I would like to use some kind of minimalistic template engine with pure bash and envsubst:
user@host:~$ env -i FOO=foo BAR="bar baz" envsubst '$FOO,$BAR' \
<<< 'Hello "$FOO" and "$BAR"!'
Hello "foo" and "bar baz"!
Above works, but only contains static variables.
Now let's assume environment variables are given dynamically, like with an associative array:
declare -A MY_ENV=([FOO]=foo [BAR]="bar baz")

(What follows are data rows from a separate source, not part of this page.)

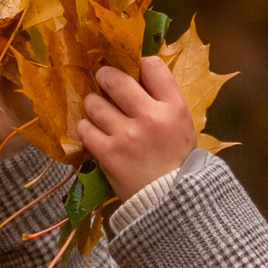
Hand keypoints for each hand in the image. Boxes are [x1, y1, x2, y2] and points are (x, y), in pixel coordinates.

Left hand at [77, 55, 195, 197]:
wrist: (171, 202)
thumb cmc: (176, 161)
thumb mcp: (181, 126)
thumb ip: (163, 101)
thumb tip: (137, 76)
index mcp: (174, 108)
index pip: (153, 66)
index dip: (139, 64)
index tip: (133, 72)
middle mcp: (151, 117)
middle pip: (116, 79)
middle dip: (105, 76)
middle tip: (103, 80)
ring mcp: (127, 135)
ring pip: (95, 103)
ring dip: (94, 105)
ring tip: (99, 112)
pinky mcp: (108, 153)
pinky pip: (85, 128)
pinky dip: (87, 128)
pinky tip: (94, 132)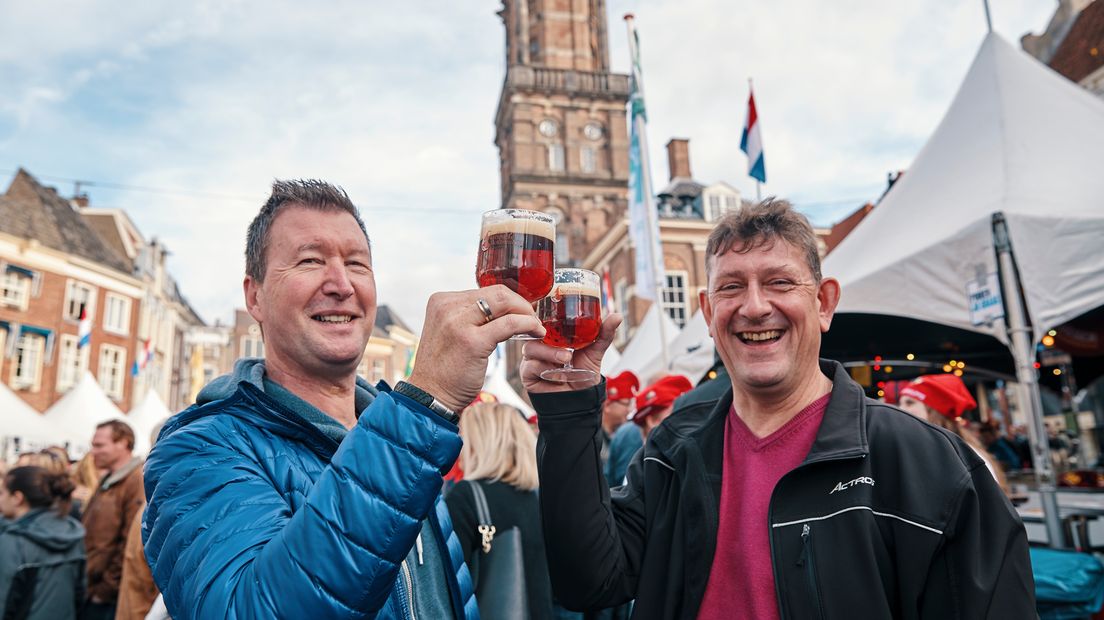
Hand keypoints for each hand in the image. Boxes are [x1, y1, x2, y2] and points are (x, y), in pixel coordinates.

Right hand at [408, 285, 542, 411]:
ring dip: (526, 313)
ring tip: (535, 326)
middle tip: (532, 317)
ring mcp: (458, 323)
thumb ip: (470, 317)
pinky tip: (536, 332)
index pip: (485, 290)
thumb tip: (503, 309)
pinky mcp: (472, 341)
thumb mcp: (451, 331)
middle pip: (497, 293)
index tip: (522, 310)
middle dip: (520, 304)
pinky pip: (509, 324)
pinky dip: (527, 325)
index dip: (509, 300)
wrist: (430, 396)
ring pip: (505, 303)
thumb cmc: (444, 368)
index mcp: (441, 301)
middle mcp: (447, 307)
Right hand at [521, 313, 620, 393]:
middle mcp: (541, 345)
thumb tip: (617, 315)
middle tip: (567, 347)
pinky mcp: (527, 374)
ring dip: (548, 353)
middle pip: (535, 332)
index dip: (548, 316)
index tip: (558, 315)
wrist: (580, 401)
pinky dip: (543, 368)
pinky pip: (529, 366)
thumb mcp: (595, 352)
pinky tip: (556, 375)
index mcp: (554, 336)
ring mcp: (533, 359)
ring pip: (531, 348)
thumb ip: (603, 334)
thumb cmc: (583, 375)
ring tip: (565, 360)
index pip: (545, 320)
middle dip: (549, 336)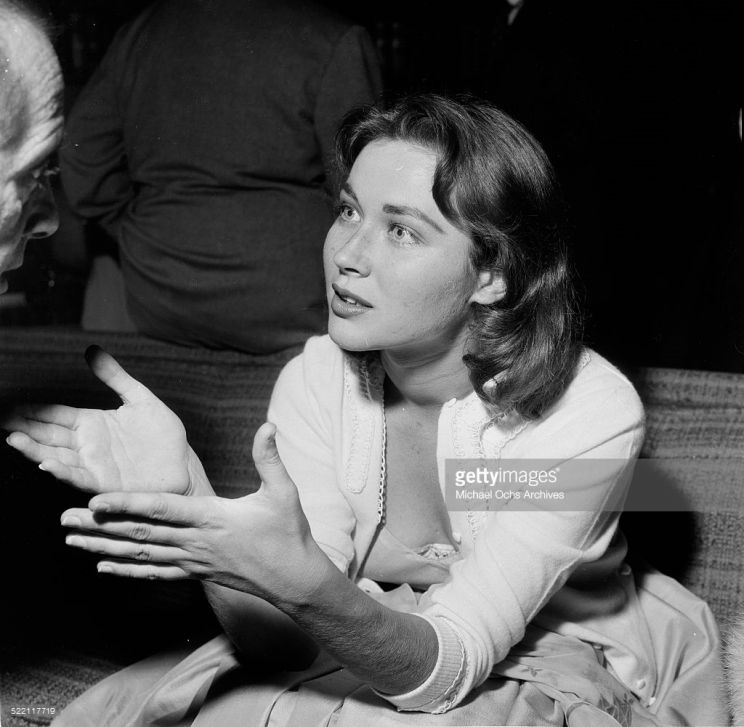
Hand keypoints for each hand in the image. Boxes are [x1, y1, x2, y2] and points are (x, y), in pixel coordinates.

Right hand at [3, 346, 193, 493]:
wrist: (183, 466)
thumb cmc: (164, 436)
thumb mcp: (141, 400)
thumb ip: (116, 377)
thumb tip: (92, 350)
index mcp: (93, 423)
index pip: (54, 414)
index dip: (31, 410)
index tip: (8, 404)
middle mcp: (87, 445)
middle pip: (47, 434)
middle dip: (22, 428)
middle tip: (0, 421)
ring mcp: (93, 464)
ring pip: (56, 455)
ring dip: (33, 449)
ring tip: (12, 439)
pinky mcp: (104, 483)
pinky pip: (78, 477)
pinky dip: (61, 471)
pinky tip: (46, 463)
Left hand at [60, 423, 329, 604]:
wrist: (294, 578)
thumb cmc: (288, 534)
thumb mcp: (283, 491)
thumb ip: (269, 458)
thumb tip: (268, 425)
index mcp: (212, 518)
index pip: (161, 510)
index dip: (126, 504)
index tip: (95, 500)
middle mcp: (195, 542)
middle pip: (140, 534)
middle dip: (100, 526)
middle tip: (65, 519)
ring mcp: (193, 561)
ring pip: (140, 555)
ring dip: (104, 548)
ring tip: (72, 541)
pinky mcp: (196, 573)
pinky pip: (155, 574)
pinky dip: (127, 571)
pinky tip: (104, 567)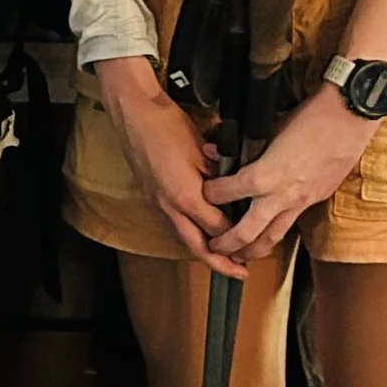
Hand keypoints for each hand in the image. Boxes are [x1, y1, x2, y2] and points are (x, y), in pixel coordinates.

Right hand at [92, 62, 242, 274]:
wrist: (134, 113)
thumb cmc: (168, 126)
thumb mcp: (204, 150)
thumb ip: (220, 177)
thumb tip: (237, 189)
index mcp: (186, 197)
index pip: (218, 229)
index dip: (236, 238)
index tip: (252, 242)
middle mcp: (169, 207)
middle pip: (197, 247)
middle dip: (219, 264)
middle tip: (238, 273)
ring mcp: (157, 204)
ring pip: (183, 238)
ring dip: (203, 251)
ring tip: (221, 256)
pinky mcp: (151, 198)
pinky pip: (173, 224)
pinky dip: (190, 234)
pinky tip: (201, 231)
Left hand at [207, 89, 369, 262]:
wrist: (350, 117)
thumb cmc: (311, 117)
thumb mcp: (268, 128)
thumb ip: (239, 147)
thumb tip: (212, 151)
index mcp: (264, 175)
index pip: (224, 194)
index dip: (210, 195)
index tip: (205, 194)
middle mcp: (280, 195)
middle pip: (246, 233)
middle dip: (226, 244)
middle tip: (214, 247)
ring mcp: (300, 201)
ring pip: (272, 237)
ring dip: (253, 250)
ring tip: (241, 255)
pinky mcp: (316, 200)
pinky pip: (291, 223)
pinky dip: (276, 232)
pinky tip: (269, 231)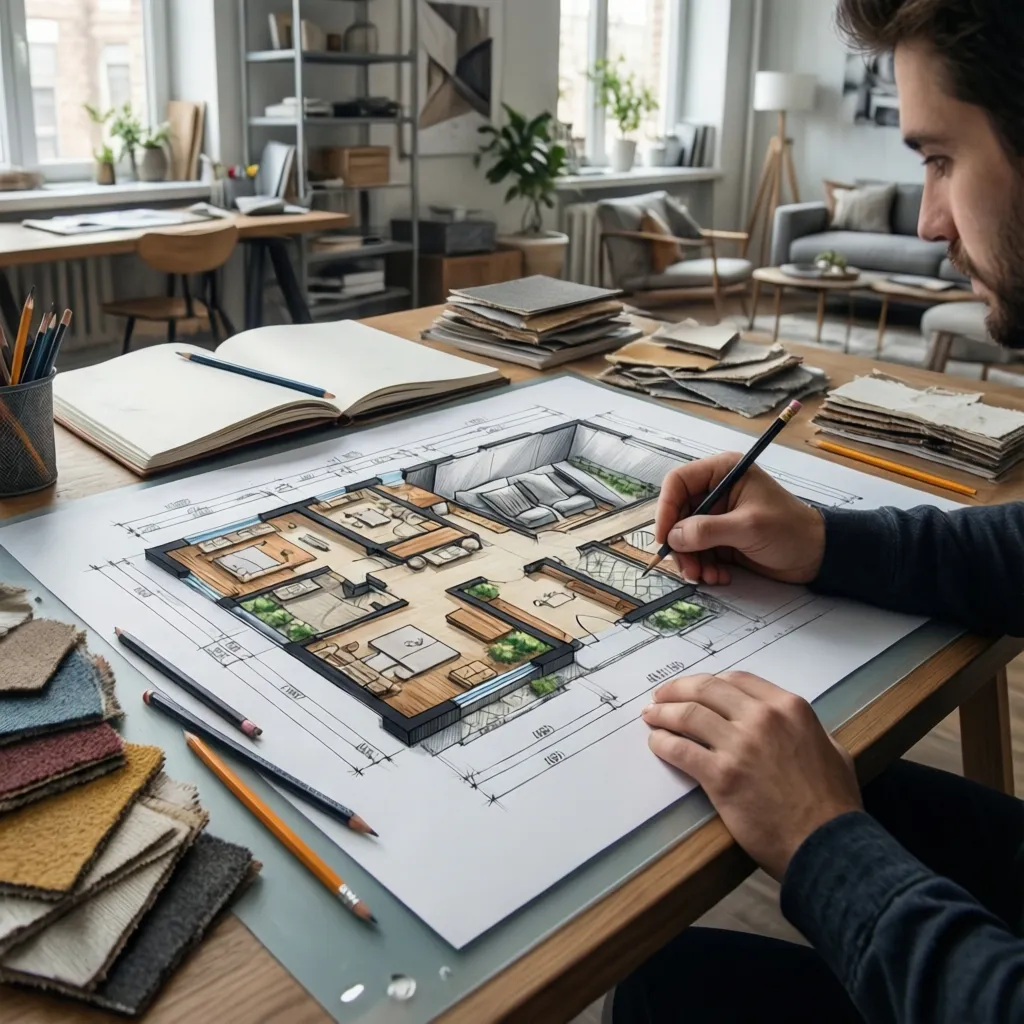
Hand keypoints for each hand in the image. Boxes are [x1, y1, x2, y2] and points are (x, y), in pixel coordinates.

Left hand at [643, 671, 861, 879]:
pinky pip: (681, 749)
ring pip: (688, 715)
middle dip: (677, 690)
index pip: (736, 680)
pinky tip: (657, 744)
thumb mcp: (831, 750)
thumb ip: (805, 730)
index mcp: (790, 707)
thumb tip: (788, 726)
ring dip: (663, 713)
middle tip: (660, 696)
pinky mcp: (722, 776)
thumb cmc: (834, 804)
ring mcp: (740, 745)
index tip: (695, 688)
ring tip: (651, 716)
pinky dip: (663, 743)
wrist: (827, 845)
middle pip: (706, 690)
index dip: (709, 682)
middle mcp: (763, 718)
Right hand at [654, 452, 825, 585]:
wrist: (816, 556)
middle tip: (687, 567)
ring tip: (706, 576)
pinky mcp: (721, 538)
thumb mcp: (748, 527)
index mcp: (723, 472)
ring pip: (684, 537)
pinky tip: (718, 576)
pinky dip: (703, 566)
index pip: (678, 483)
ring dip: (691, 560)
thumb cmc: (790, 531)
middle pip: (677, 514)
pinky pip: (698, 552)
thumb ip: (708, 530)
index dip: (666, 508)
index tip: (664, 537)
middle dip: (679, 543)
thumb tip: (673, 537)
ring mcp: (718, 516)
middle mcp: (716, 491)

Parsing the array key-value pairs only works for environment values without whitespaces (errors):
env -i \
$(for k in "${!MY_ENV[@]}"; do printf "%s=%s " $k "${MY_ENV[$k]}"; done) \
envsubst #...
Trying to wrap environment values by quotes (note '%s' instead of %s ) also errors:
env -i \
$(for k in "${!MY_ENV[@]}"; do printf "%s='%s' " $k "${MY_ENV[$k]}"; done) \
envsubst #...
Output of set -x:
Reason: :set -x shows that the argument for env becomes one giant string
+ env -i 'FOO='\''foo'\''' 'BAR='\''bar' 'baz'\''' envsubst #...
env: ‘baz'’: No such file or directory
I must have missed a shell escape lession (again...). How might I rewrite last example to work properly?